# Q:  Does this ground wire have to be identified as green?



## jar546 (Jul 26, 2019)

You are looking at the transformer frame and XO to ground connection.  This is a 277/480-120/208 3ph customer owned 225 Kva pad mounted transformer that is fed from a separate service.  It is located outside on a concrete pad where it serves a large MDP in the same fenced in area.  Since this is not inside a building it does not connect to building steel but instead connects to earth and the structural steel of the pad and fencing that encloses it.
With all of that being said, was the electrician required to mark this ground with green tape?


----------



## Rick18071 (Jul 26, 2019)

A grounded Electrode Conductor or the bonding conductor to the fence needs no marking.


----------



## ADAguy (Jul 26, 2019)

If not, is one to then assume that hot feeds would be in conduit?


----------



## jar546 (Jul 26, 2019)

ADAguy said:


> If not, is one to then assume that hot feeds would be in conduit?

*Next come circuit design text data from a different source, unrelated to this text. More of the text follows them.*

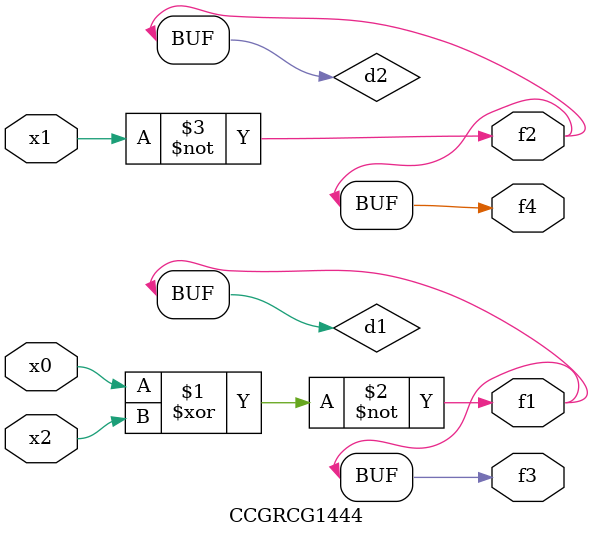
<source format=v>
module CCGRCG1444(
	input x0, x1, x2,
	output f1, f2, f3, f4
);

	wire d1, d2, d3;

	xnor (d1, x0, x2);
	nand (d2, x1);
	nor (d3, x1, x2);
	assign f1 = d1;
	assign f2 = d2;
	assign f3 = d1;
	assign f4 = d2;
endmodule

</source>
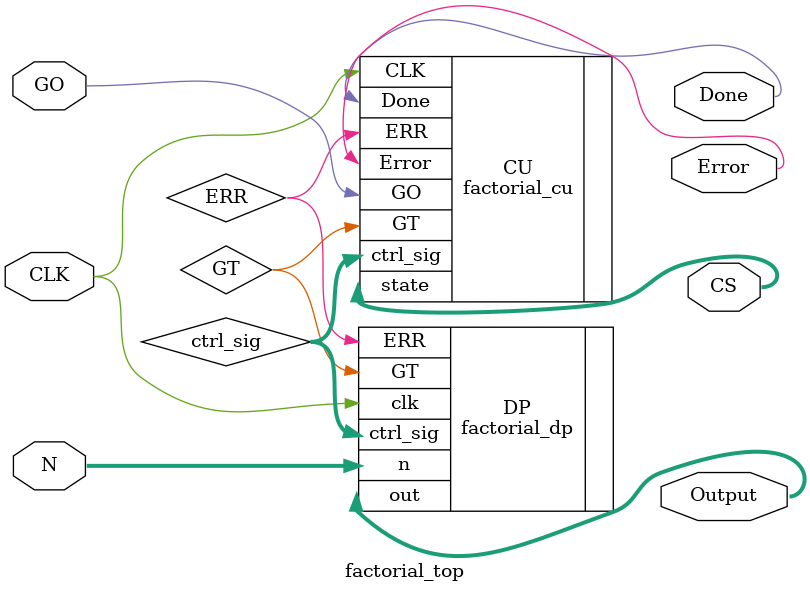
<source format=v>
`timescale 1ns / 1ps


module factorial_top(
        input GO, CLK,
        input [3:0] N,
        output Done, Error,
        output [31:0] Output,
        output [2:0] CS
    );
    
    wire [4:0] ctrl_sig;
    wire ERR, GT;
    
    factorial_dp DP (
        .n(N),
        .clk(CLK),
        .ctrl_sig(ctrl_sig),
        .out(Output),
        .ERR(ERR),
        .GT(GT)
    );
    
    factorial_cu CU (
        .GO(GO),
        .CLK(CLK),
        .ERR(ERR),
        .GT(GT),
        .ctrl_sig(ctrl_sig),
        .Done(Done),
        .Error(Error),
        .state(CS)
    );
    
    
endmodule

</source>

I'm not quite sure I understand what you mean.  We are talking about grounding only at this point.  Could you please clarify?


----------



## chris kennedy (Jul 26, 2019)

Hey Norm
What should I do with the extra duct seal and green tape???


----------



## jar546 (Jul 26, 2019)

chris kennedy said:


> Hey Norm
> What should I do with the extra duct seal and green tape???


Just don’t let Joe see that


----------



## ADAguy (Jul 26, 2019)

jar546 said:


> I'm not quite sure I understand what you mean.  We are talking about grounding only at this point.  Could you please clarify?



The use of color is to identify what it is, no?  A safety requirement?
 if every exposed conduit is the same color then how is one to differentiate exposed ground from, hot or neutral if all wires are in smooth conduit?


----------



## jar546 (Jul 26, 2019)

ADAguy said:


> The use of color is to identify what it is, no?  A safety requirement?
> if every exposed conduit is the same color then how is one to differentiate exposed ground from, hot or neutral if all wires are in smooth conduit?



The photo does not show any conduit, just the wire coming out of the transformer and going to ground.  During inspection, it is obvious what this wire is because everything is open and we can see all connections.  You would or should I say shouldn't see any wires that go to a transformer other than POCO transformers.  All ungrounded and grounded conductors entering and leaving a transformer will be concealed in conduit and not be seen from the outside.


----------



## steveray (Jul 30, 2019)

It should be able to be bare or green....Skin it or tape it...


----------



## chris kennedy (Jul 30, 2019)

Bare, fine.
Green, I disagree.

Although we all see Grounding Electrode Conductors taped green all the time, 250.119 reserves green for Equipment Grounding Conductors.


----------



## steveray (Jul 31, 2019)

GEC, EGC....whatever....lol....Wasn't thinking on that one...Is it technically a violation if there is no EGC at that point?

I had a guy that did a AL to Cu termination repair job at some condos and he did all of the EGC's in black....That's what I was thinking of....


----------



## Pcinspector1 (Jul 31, 2019)

Looks like a trip hazard to me, probably needs a sign at 100 yards saying "Caution, Trip Hazard Ahead!" or "Vorsicht!"
or a couple of bollards painted bright yellow.

Most of the grounding I have seen on a generator install has the GE with rod inside the generator door area, ground rod is usually on the plans when pouring the slab.


----------